1
votes

I am mining patterns in a dataset that has 1000 transactions of 14 commodities. Each transaction has 0 or 1 in the columns for product based on whether or not that product was purchased. Most of the variables have value 0.

When I am using apriori algorithm on this dataset, the top rules are for the products which are not purchased, like : {var1=0, var2=0,var3=0} => {var4=0} However I am more interested to know which products are being purchased together.

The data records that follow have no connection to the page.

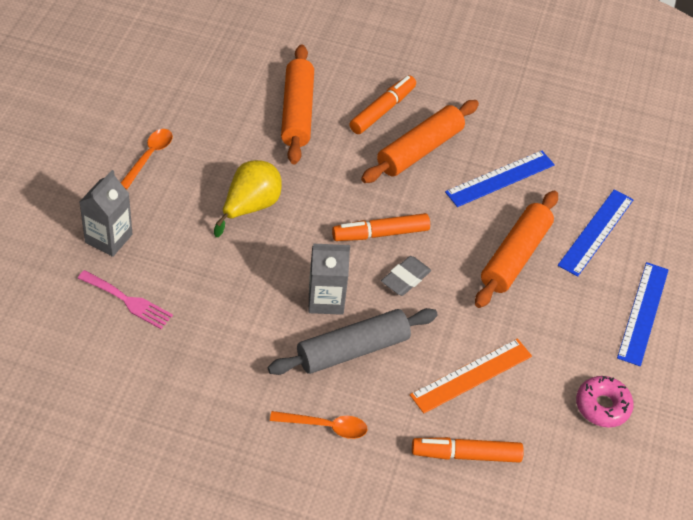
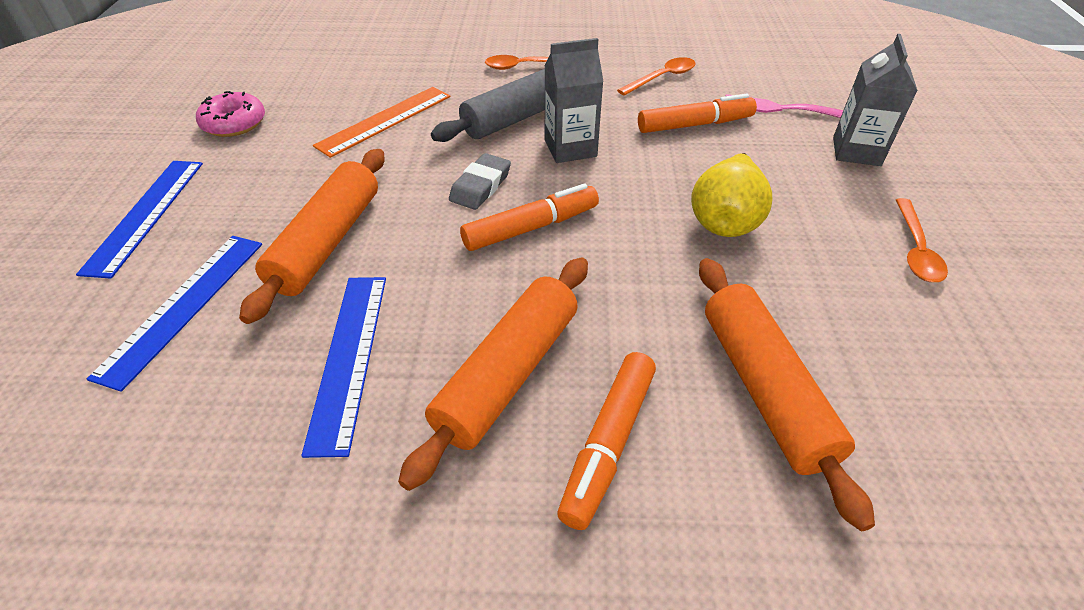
camera: 170 degrees right, 5 degrees down
(201, 371) = (662, 78): none -> orange spoon
(466, 455) = (386, 72): orange marker -> orange marker (695, 125)
(500, 178) = (349, 357): blue ruler -> blue ruler turned 45 degrees counterclockwise

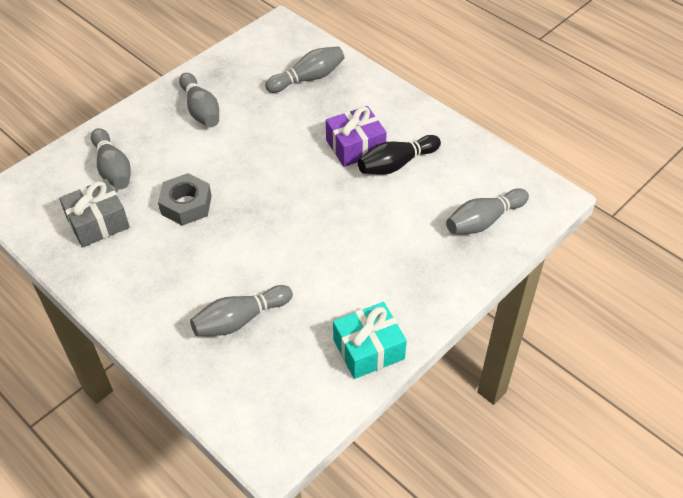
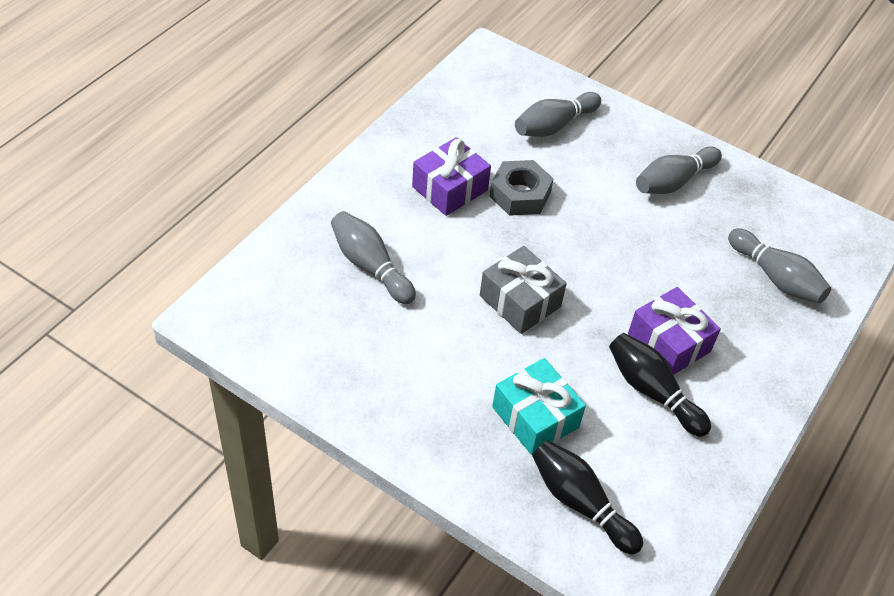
camera: 75 degrees right, 0 degrees up
(98, 223) = (475, 129): grey gift -> grey gift (520, 301)
(164, 251) = (450, 188): none -> purple gift
(368, 349) = (349, 388): turquoise gift -> turquoise gift (535, 417)
(484, 221) = (580, 503): grey bowling pin -> black bowling pin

dataset : Trans var1 var2 var3 var4 1 1 0 1 1 2 0 0 0 1 3 0 0 1 0 4 0 0 0 1 5 1 0 1 0 6 1 0 0 0

rules <- apriori(dataset,
 parameter = list(minlen=3, supp=0.002, conf=0.2),
 appearance = list(rhs=c("var1=1","var2=1","var3=1"),
 lhs=c("var1=1","var2=1","var3=1"),
 default="none"),
 control = list(verbose=F))

First thing first, R studio is getting crashed when I try running this. Second point, I am interested to mine run this piece of code as :

rules <- apriori(dataset,
 parameter = list(minlen=3, supp=0.002, conf=0.2),
 appearance = list(rhs!=c("var1=0","var2=0","var3=0"),
 lhs!=c("var1=0","var2=0","var3=0"),
 default="none"),
 control = list(verbose=F))

This is getting errored out!!

Difference : != and 0 instead of 1 So that I get patterns only on items purchased, not on the items which are not being purchased.

Thanks in advance!!

1

1 Answers

1
votes

I was able to find a workaround to solve this problem as :

I changed the dataframe into a matrix and I am no longer getting patterns on items which were not purchsed. Maybe this is the way the algo works, or maybe(hopefully) there is some mistake in my approach.

m <- as.matrix(dataset[,-1]) # removing the transaction id column
names(m) <- paste("Transaction " ,rownames(dataset))
rules.all <- apriori(as(m,"transactions"),parameter = 
                           list(support = 0.1, confidence = 0.8))
inspect(rules.all)
rules.sorted <- sort(rules.all, by="lift")
inspect(rules.sorted)
subset.matrix <- is.subset(rules.sorted, rules.sorted)
subset.matrix[lower.tri(subset.matrix, diag=T)] <- NA
redundant <- colSums(subset.matrix, na.rm=T) >= 1
which(redundant)
plot(rules.all)

Thanks!!